> **TASK REQUIREMENTS**
What lines of the material hold the string "scene"? Pull each of them out.
*** Block opens ***
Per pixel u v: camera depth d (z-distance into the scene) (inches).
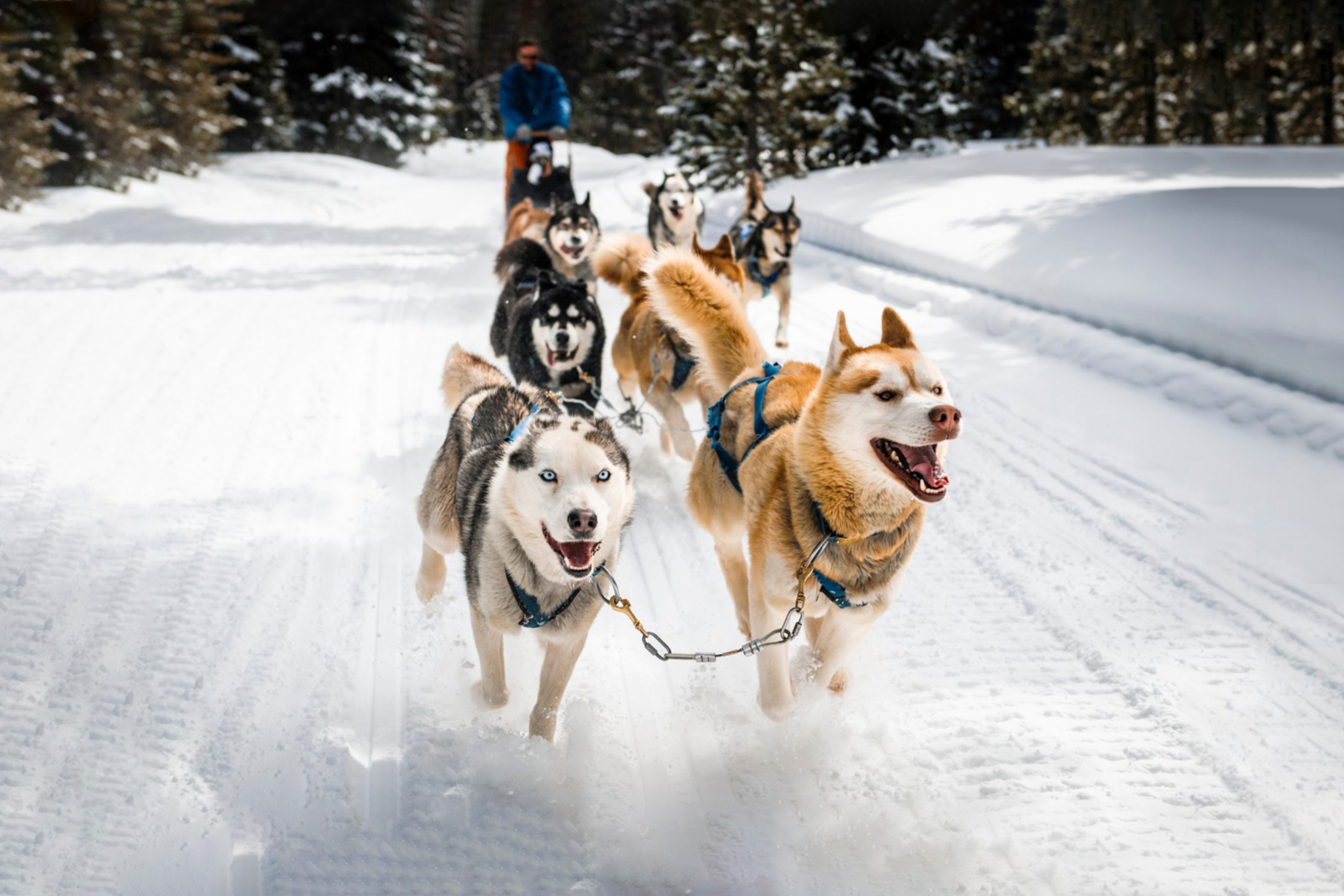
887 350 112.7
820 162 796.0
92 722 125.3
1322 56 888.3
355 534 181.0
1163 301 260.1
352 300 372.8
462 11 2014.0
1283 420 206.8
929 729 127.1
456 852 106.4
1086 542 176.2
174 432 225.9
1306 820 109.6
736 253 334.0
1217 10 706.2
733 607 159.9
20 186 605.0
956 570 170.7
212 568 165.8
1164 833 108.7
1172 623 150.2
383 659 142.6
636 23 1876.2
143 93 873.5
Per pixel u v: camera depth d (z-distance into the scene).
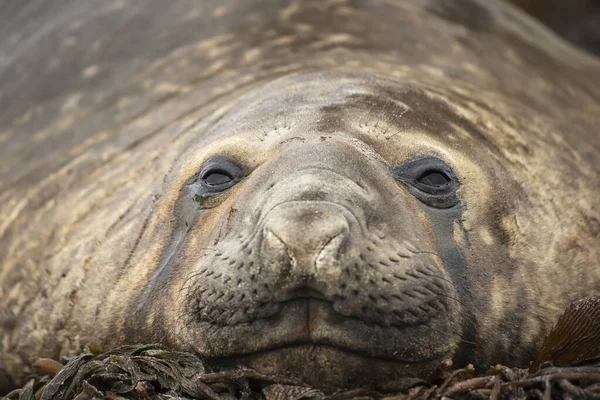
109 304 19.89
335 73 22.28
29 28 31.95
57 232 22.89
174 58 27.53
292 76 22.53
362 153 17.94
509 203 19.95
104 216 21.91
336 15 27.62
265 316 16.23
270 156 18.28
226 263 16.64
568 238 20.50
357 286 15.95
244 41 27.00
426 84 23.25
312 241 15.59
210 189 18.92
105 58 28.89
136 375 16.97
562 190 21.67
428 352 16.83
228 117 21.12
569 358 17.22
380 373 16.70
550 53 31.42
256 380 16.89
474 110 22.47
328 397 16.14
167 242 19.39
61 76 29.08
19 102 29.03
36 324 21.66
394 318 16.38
*** Block closes ***
*** Block opens ***
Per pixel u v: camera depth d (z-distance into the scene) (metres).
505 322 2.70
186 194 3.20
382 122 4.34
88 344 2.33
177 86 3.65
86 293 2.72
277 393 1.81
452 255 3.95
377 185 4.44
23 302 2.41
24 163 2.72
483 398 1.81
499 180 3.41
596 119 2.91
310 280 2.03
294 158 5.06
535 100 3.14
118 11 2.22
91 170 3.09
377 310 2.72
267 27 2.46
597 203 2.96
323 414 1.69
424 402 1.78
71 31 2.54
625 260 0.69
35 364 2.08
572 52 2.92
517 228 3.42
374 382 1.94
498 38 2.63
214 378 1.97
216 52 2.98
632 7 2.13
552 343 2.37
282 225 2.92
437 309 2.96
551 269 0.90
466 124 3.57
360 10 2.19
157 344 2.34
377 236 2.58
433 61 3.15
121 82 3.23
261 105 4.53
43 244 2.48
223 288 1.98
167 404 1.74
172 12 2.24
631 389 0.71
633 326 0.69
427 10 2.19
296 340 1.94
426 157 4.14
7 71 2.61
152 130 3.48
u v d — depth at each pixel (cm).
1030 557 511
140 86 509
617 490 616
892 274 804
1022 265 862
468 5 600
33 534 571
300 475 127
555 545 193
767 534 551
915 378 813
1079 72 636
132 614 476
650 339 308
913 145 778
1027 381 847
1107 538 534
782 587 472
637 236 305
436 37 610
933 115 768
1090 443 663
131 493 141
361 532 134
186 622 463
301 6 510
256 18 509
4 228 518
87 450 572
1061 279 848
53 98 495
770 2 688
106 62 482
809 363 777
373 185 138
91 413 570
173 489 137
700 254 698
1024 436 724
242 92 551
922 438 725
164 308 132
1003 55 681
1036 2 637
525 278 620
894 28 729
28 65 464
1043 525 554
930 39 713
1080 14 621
*** Block closes ***
*** Block opens ***
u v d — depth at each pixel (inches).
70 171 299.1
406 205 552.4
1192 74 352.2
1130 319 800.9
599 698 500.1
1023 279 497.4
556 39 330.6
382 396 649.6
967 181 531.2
*** Block closes ***
> **RESULT FOR THIS TASK**
Per pixel u v: camera depth d (z-distance into the scene) (inches).
Per pixel u v: camera depth d (z-distance into the scene).
Per pixel u v: camera depth d (z-distance into the scene) (metres).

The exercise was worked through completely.